Content starts

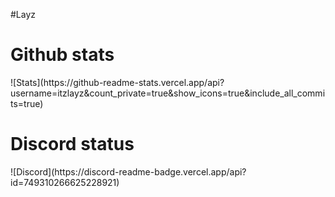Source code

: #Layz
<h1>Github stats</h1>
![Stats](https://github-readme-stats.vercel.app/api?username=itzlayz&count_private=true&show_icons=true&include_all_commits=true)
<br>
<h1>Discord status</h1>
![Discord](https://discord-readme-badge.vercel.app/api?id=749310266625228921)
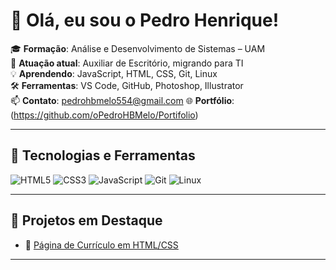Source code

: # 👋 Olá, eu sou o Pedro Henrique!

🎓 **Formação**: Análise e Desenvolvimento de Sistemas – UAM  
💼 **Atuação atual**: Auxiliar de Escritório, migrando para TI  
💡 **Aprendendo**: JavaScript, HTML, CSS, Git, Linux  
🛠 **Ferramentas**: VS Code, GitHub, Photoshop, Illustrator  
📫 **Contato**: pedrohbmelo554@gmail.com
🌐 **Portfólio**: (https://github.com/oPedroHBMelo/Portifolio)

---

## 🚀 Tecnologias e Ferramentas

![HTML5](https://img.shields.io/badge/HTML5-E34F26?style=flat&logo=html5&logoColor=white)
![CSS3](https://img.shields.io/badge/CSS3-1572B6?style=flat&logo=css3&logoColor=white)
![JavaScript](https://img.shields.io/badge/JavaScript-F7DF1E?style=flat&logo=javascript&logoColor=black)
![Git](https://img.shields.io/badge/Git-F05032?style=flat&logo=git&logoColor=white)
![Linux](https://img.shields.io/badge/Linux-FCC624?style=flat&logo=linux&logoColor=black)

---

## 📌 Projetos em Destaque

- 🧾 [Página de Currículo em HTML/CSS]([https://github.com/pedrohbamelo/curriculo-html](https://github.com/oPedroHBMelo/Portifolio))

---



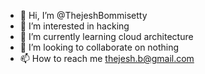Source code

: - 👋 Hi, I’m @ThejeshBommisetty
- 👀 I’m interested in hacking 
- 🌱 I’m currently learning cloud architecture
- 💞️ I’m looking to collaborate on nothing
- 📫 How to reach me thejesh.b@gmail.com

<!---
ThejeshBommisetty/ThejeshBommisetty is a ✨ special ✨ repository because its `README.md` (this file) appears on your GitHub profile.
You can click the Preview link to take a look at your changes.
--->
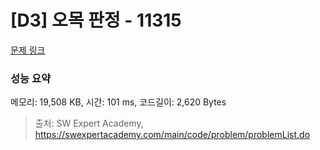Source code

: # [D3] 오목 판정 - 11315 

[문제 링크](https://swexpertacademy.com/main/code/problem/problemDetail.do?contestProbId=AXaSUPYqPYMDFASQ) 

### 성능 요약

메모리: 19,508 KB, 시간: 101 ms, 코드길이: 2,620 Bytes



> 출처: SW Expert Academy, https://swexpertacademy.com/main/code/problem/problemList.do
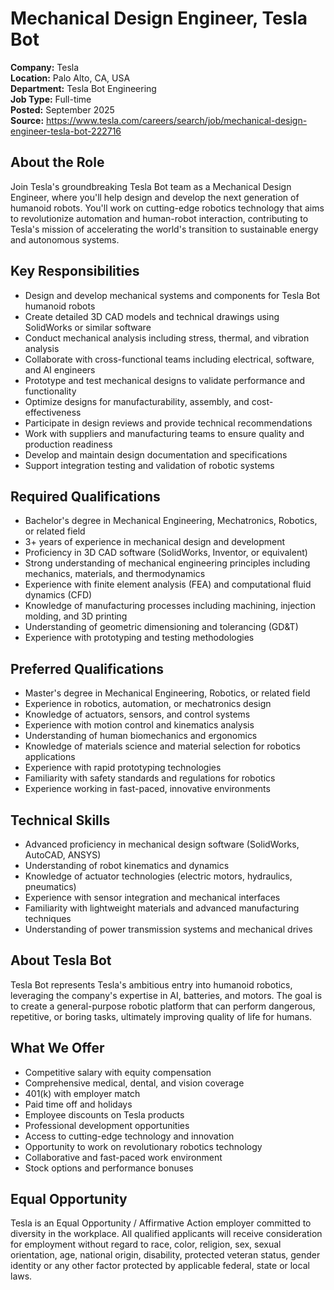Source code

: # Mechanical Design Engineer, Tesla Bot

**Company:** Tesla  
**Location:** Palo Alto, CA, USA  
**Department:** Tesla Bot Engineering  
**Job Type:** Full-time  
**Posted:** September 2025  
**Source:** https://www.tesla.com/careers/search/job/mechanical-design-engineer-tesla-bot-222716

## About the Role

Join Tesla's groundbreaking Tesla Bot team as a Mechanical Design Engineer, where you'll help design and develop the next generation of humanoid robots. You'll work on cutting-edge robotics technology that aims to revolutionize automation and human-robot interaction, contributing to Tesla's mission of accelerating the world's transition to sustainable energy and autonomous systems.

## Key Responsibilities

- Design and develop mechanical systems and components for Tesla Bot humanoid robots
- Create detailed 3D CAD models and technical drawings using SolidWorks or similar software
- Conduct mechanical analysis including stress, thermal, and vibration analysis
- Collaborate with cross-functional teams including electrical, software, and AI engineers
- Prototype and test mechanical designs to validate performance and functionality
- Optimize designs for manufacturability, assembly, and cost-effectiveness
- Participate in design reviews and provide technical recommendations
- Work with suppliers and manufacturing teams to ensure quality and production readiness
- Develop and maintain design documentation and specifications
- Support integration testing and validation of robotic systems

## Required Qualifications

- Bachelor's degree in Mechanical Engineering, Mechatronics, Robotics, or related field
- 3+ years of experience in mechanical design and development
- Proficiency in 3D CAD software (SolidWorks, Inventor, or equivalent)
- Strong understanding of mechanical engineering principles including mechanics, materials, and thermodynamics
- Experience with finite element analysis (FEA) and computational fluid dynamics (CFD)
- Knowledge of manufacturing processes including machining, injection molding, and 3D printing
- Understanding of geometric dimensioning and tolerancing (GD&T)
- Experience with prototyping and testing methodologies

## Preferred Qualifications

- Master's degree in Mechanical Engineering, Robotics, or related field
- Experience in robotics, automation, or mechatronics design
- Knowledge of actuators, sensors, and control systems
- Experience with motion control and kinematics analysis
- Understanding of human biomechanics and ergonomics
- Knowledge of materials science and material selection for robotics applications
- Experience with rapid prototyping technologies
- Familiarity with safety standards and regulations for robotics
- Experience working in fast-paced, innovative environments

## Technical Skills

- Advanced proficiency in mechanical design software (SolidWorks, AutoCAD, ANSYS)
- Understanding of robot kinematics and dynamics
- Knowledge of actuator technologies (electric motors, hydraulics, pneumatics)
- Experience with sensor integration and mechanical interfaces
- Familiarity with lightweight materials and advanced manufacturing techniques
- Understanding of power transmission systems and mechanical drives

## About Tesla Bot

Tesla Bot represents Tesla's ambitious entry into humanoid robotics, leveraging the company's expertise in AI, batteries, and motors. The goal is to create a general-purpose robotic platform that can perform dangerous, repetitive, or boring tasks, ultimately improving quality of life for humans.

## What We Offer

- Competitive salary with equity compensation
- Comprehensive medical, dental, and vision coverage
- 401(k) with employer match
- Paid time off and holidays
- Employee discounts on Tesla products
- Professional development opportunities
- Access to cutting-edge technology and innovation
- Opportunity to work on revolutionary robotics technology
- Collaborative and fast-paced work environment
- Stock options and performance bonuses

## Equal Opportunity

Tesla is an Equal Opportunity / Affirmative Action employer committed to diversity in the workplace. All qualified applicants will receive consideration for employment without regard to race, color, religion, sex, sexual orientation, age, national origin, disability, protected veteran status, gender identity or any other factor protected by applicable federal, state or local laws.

Content ends
Content starts

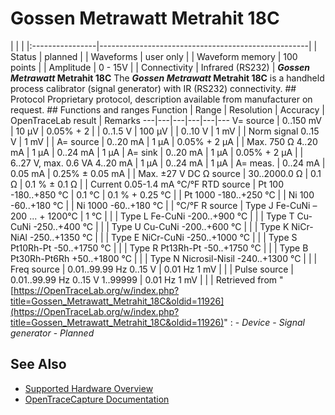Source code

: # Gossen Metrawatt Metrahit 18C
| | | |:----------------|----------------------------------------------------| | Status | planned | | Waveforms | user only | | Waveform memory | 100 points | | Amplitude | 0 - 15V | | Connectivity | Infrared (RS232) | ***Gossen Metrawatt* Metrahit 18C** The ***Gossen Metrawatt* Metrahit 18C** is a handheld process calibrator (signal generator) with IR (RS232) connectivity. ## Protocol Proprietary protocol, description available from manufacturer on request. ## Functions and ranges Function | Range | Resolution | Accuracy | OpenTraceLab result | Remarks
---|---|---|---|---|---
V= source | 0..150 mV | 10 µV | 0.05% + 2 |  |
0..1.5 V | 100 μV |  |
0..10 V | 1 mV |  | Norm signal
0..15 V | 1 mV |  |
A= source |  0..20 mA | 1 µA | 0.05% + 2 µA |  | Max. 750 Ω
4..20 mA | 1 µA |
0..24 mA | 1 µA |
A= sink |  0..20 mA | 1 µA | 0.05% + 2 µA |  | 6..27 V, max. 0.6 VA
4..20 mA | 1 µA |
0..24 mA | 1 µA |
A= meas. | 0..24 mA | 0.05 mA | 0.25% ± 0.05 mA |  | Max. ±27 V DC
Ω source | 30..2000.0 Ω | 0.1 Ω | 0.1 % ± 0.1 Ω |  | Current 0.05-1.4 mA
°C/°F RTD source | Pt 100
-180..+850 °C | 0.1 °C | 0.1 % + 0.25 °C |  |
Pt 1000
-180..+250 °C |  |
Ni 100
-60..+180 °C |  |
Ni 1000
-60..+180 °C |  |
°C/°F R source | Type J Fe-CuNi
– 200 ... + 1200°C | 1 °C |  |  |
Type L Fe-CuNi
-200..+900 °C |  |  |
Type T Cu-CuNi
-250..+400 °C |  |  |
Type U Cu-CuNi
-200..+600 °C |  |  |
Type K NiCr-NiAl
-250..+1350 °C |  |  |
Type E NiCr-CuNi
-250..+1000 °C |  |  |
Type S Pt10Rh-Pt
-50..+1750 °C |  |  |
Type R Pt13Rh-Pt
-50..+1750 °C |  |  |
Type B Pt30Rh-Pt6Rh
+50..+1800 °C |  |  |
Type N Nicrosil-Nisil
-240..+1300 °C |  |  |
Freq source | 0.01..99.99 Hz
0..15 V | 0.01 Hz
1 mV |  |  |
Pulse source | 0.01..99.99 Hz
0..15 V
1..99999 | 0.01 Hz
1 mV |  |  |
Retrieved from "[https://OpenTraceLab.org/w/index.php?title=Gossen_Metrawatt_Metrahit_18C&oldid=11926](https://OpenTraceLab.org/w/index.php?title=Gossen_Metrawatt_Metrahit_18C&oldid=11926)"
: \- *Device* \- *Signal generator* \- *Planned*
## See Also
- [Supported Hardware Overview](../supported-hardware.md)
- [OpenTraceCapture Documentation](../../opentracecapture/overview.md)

Content ends

Reproduce the entries, starting at the line that has "## Key Responsibilities" and stopping after the line that has "## Preferred Qualifications", with "suppliers" renamed to "vendors" and everything else left as is.

## Key Responsibilities

- Design and develop mechanical systems and components for Tesla Bot humanoid robots
- Create detailed 3D CAD models and technical drawings using SolidWorks or similar software
- Conduct mechanical analysis including stress, thermal, and vibration analysis
- Collaborate with cross-functional teams including electrical, software, and AI engineers
- Prototype and test mechanical designs to validate performance and functionality
- Optimize designs for manufacturability, assembly, and cost-effectiveness
- Participate in design reviews and provide technical recommendations
- Work with vendors and manufacturing teams to ensure quality and production readiness
- Develop and maintain design documentation and specifications
- Support integration testing and validation of robotic systems

## Required Qualifications

- Bachelor's degree in Mechanical Engineering, Mechatronics, Robotics, or related field
- 3+ years of experience in mechanical design and development
- Proficiency in 3D CAD software (SolidWorks, Inventor, or equivalent)
- Strong understanding of mechanical engineering principles including mechanics, materials, and thermodynamics
- Experience with finite element analysis (FEA) and computational fluid dynamics (CFD)
- Knowledge of manufacturing processes including machining, injection molding, and 3D printing
- Understanding of geometric dimensioning and tolerancing (GD&T)
- Experience with prototyping and testing methodologies

## Preferred Qualifications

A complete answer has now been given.